Israel has even found new friends in Africa, a continent
that was once reflexively hostile. The prime minister of Kenya, for example,
called Israel a “critical partner, friend, and ally,” according to the Jerusalem Post. More important,
president Uhurru Kenyatta asked, “why should we on the African continent say we
know better than those in the region?” Kenyatta understands that Israel’s Arab
neighbors are moving past their grudges and beginning to view Israel as a
useful partner. Therefore, in his view, the costs of Kenya’s engaging with
Israel are now low enough to overcome.
Americans can make the same calculation. In the Cold War,
American presidents were often desperate to appease the Arabs. Too much support
for Israel, they thought, would anger Arab nationalists and lose whole nations
to the Soviet sphere of influence. In the Suez Crisis, President Eisenhower
even turned on his closest allies, Britain and France — as well as Israel — in
an (unsuccessful) effort to win the favor of President Gamal Abdel Nasser of
Egypt. And American presidents were justified in their fears: Recall that OPEC
seriously damaged the U.S. economy with an oil embargo in 1973, punishing
America for resupplying the Israeli military after three Arab armies had
attacked Israel in a bid to annihilate it. For America, principled support of
Israel often came with real costs attached.

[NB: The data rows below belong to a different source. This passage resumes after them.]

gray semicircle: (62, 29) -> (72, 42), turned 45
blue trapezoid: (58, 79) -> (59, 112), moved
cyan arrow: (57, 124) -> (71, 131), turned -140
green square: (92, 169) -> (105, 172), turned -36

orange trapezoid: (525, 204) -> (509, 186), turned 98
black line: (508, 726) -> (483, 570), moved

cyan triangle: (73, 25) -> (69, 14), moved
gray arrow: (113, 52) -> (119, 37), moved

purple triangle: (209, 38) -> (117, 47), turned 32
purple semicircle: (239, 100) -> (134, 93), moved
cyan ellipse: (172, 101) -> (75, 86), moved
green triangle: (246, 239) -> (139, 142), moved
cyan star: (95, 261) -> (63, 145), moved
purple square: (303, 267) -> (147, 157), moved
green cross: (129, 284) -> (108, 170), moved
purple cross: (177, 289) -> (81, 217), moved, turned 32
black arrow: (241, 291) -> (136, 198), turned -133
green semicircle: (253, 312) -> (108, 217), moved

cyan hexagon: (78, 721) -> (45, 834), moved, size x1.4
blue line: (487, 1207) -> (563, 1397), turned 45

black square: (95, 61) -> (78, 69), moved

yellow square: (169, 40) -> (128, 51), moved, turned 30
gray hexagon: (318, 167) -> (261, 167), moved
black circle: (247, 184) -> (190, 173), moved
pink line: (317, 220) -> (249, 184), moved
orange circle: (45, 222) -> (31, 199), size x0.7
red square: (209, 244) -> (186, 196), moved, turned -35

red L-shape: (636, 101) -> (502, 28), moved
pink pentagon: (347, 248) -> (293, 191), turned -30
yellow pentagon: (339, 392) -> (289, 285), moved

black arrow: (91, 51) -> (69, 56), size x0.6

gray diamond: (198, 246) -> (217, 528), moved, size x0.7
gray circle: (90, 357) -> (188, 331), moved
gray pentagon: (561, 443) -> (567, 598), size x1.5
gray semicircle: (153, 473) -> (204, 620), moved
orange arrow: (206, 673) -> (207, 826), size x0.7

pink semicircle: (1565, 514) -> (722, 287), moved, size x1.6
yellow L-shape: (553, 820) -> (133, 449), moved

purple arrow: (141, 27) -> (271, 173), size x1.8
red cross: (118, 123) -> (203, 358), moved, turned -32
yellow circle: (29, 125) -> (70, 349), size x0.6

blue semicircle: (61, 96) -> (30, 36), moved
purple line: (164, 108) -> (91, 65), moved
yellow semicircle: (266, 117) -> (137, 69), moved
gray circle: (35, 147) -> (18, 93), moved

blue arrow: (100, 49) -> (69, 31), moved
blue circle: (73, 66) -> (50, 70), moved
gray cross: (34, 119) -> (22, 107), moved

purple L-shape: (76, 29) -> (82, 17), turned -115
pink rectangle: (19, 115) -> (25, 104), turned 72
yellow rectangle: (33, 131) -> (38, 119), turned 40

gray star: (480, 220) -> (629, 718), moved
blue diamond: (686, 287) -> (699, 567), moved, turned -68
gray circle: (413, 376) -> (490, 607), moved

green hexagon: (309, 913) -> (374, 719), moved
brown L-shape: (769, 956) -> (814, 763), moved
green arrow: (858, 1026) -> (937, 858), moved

But there is no longer a USSR, and OPEC’s power has been
substantially diminished, in no small part by American energy production,
especially via fracking. Standing with Israel no longer jeopardizes relations
between America and Arab nations. America no longer has to choose between
supporting Israel, an ally that shares our values, and maintaining our support
for Saudi Arabia and Egypt. Those nations are now pleased when America backs
Israel against Iran, because it means we are backing them, too. In fact, when
the U.S. abandons Israel, its ally, the Arabs worry that we could just as
easily abandon them.
The U.S.-Israel alliance brings important benefits:
Israel helps America fight Islamic terrorism, keeps regional nuclear
proliferation at bay, and produces technology with important military and
commercial uses in America and around the world. More than that, it is often a
vehicle for the promotion of American power and influence in a dangerous
region.
No alliance is all benefits; there are always costs. But
now, with Israel, they are lower than ever. American support for Israel has
never been more of a no-brainer than it is now.